I thought about where to start. “Fundamentally, we’re not actually that different from humans. We form communities, have families, fall in love. We just look different and have some physical advantages, namely strength, cold resistance, enhanced senses.”
“How enhanced?”
“I can hear your heartbeat from here. I can smell the chocolate on your breath. If I went outside right now, I could track your footprints from a few days ago, assuming snow hadn’t covered them.” I paused. “It’s not creepy, I promise. It’s how I experience the world.”
“It doesn’t sound creepy. It sounds kind of amazing, actually.” She pulled her knees up to her chest, wrapping her arms around them. “What about the cold? You said it doesn’t bother you.”
“Not the way it bothers humans. I can feel it, but it's more informative than uncomfortable. At around negative forty, negative fifty, I start getting cold.” I pointed to the window. “This is refreshing.”
“That's wild. I was dying out there.”
“You’re not built for it. All the humans I’ve met are tropical creatures.
You need layers and shelter and heat.” I’d almost lost her to that, to her human fragility.

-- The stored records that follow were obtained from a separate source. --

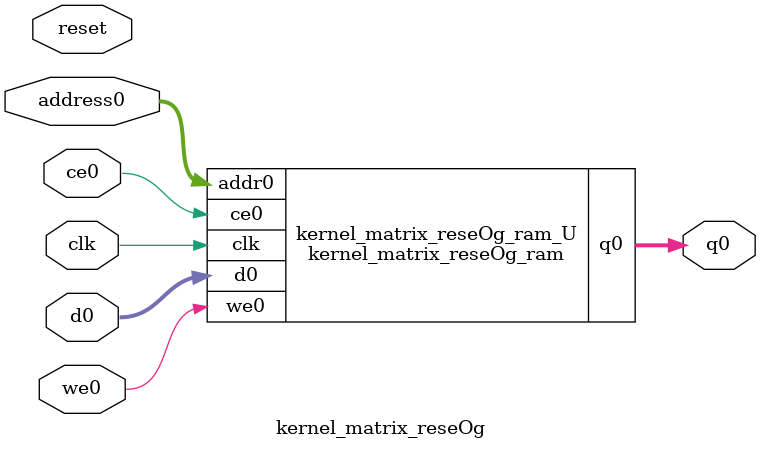
<source format=v>

`timescale 1 ns / 1 ps
module kernel_matrix_reseOg_ram (addr0, ce0, d0, we0, q0,  clk);

parameter DWIDTH = 32;
parameter AWIDTH = 7;
parameter MEM_SIZE = 100;

input[AWIDTH-1:0] addr0;
input ce0;
input[DWIDTH-1:0] d0;
input we0;
output reg[DWIDTH-1:0] q0;
input clk;

(* ram_style = "block" *)reg [DWIDTH-1:0] ram[0:MEM_SIZE-1];




always @(posedge clk)  
begin 
    if (ce0) 
    begin
        if (we0) 
        begin 
            ram[addr0] <= d0; 
            q0 <= d0;
        end 
        else 
            q0 <= ram[addr0];
    end
end


endmodule


`timescale 1 ns / 1 ps
module kernel_matrix_reseOg(
    reset,
    clk,
    address0,
    ce0,
    we0,
    d0,
    q0);

parameter DataWidth = 32'd32;
parameter AddressRange = 32'd100;
parameter AddressWidth = 32'd7;
input reset;
input clk;
input[AddressWidth - 1:0] address0;
input ce0;
input we0;
input[DataWidth - 1:0] d0;
output[DataWidth - 1:0] q0;



kernel_matrix_reseOg_ram kernel_matrix_reseOg_ram_U(
    .clk( clk ),
    .addr0( address0 ),
    .ce0( ce0 ),
    .we0( we0 ),
    .d0( d0 ),
    .q0( q0 ));

endmodule


</source>
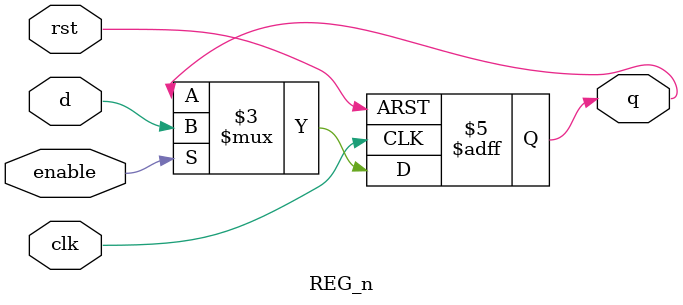
<source format=v>
module REG_n (
	input  wire		clk,
	input  wire 	rst,
	input  wire		enable,
	input  wire		d,
	output reg		q
);

	always @ (negedge clk or posedge rst) begin
		if (rst)
			q <= 1'b0;
		else if (enable)
			q <= d;
		else
			q <= q;
	end
endmodule

</source>
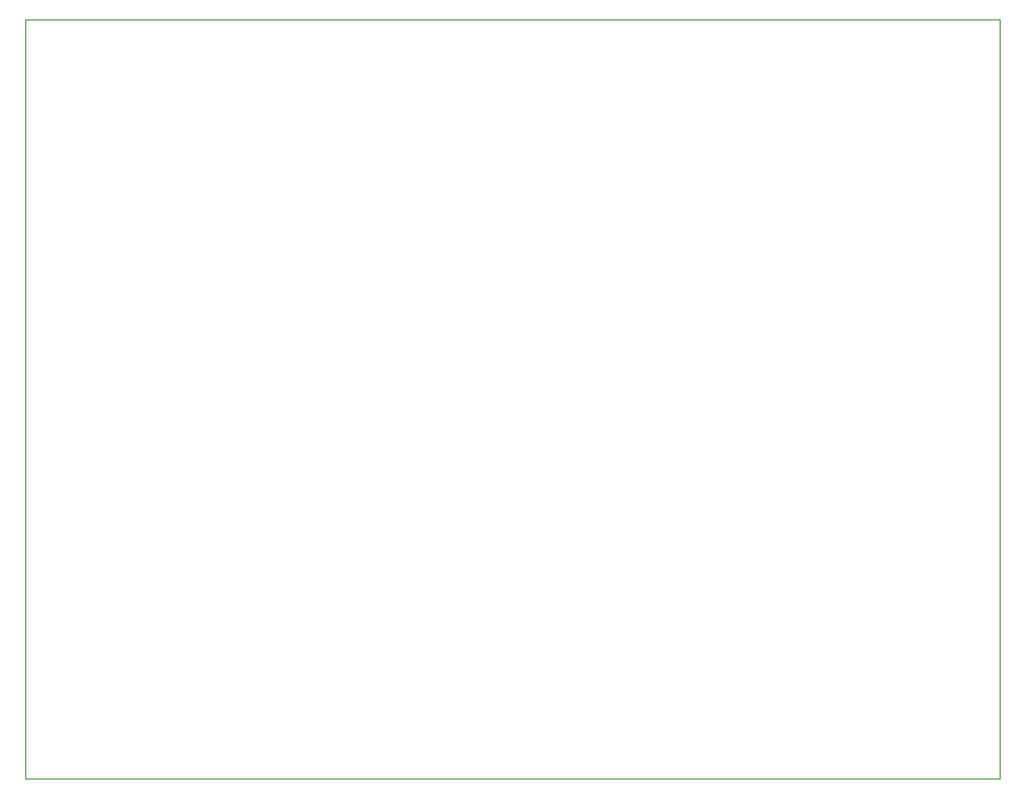
<source format=gm1>
G04 #@! TF.GenerationSoftware,KiCad,Pcbnew,(5.0.1-3-g963ef8bb5)*
G04 #@! TF.CreationDate,2019-01-03T16:06:43+01:00*
G04 #@! TF.ProjectId,AnalogEVSE,416E616C6F67455653452E6B69636164,1.6*
G04 #@! TF.SameCoordinates,Original*
G04 #@! TF.FileFunction,Profile,NP*
%FSLAX46Y46*%
G04 Gerber Fmt 4.6, Leading zero omitted, Abs format (unit mm)*
G04 Created by KiCad (PCBNEW (5.0.1-3-g963ef8bb5)) date 2019 January 03, Thursday 16:06:43*
%MOMM*%
%LPD*%
G01*
G04 APERTURE LIST*
%ADD10C,0.100000*%
G04 APERTURE END LIST*
D10*
X191660000Y-95071000D02*
X106970000Y-95071000D01*
X191660000Y-29071000D02*
X191660000Y-95071000D01*
X106970000Y-29071000D02*
X191660000Y-29071000D01*
X106970000Y-95071000D02*
X106970000Y-29071000D01*
M02*

</source>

The thought made my hands clench on the arms of the chair.
“That’s why I was so worried when I found you. Hypothermia can set in fast.”
Maya studied me with her sharp, intelligent eyes. “You were scared.”
It wasn’t a question. “Yes.”
“For me specifically, or just for whoever you’d found?”
I met her gaze. “For you specifically.”
The admission hung in the air between us. Maya’s expression softened. “We’re friends,” she said, her voice low. “Of course you were scared.”
Friends. Right. That’s what we were.
“Yeah,” I said. “Friends.”
She yawned again, wider this time. “Sorry. I slept earlier, but I’m still exhausted.”
“You’ve been through a lot.” I stood, taking the cookie plate. “Go back to bed. We can talk more tomorrow.”
Maya unfolded herself from the couch, padding across the floor in my too-big socks. At the hallway entrance, she paused. “Geoff?”
“Yeah?”
“I’m glad it was you. Who found me, I mean. I’m glad it was you.”
My heart did something complicated in my chest. “Me too.”
She smiled and disappeared down the hallway. I heard her door close, heard the bed creak as she settled back in.
I stood in the living room for a long time, holding a plate of cookies, feeling like my entire world had shifted on its axis.
Maya was here. In my cabin. Wearing my clothes. Smiling at me as if I were someone worth smiling at. Saying she was glad I’d found her.
And I had no idea what I was supposed to do with any of that.
I cleaned up the kitchen again, banked the fire, and checked the windows and doors. Normal cabin routine, except nothing felt normal anymore.
Back at my gaming setup, I stared at the monitors without seeing them. Tank’s words echoed in my head: ‘This is your chance.’
But a chance for what? To ruin the best friendship I’d ever had by admitting I wanted more? To scare her away by being too much, too intense, too other?
Or a chance to see if maybe, possibly, she might feel the same way?
I thought about the way she’d looked at me when I’d carried her inside. The way she’d made jokes about my username instead of being disgusted or afraid. The way she’d said my name, Geoff, like she was trying it out, seeing how it felt.
The way she’d touched my arm in the bathroom, her small hand on my fur, no hesitation at all.
Outside, the storm raged on, trapping us here together. Just us and the mountain and time enough to figure out what this was, what it could be.
I was terrified.
I was hopeful.
I was, as Tank had so eloquently put it, completely screwed.
But as I finally headed to my room, I couldn’t help smiling because Maya was here.
She was safe and warm and sleeping down the hall.
Tomorrow we’d wake up and have breakfast and probably game together, just like we’d done a hundred times before, except this time I’d get to see her face when she laughed.
Tomorrow could bring whatever it wanted.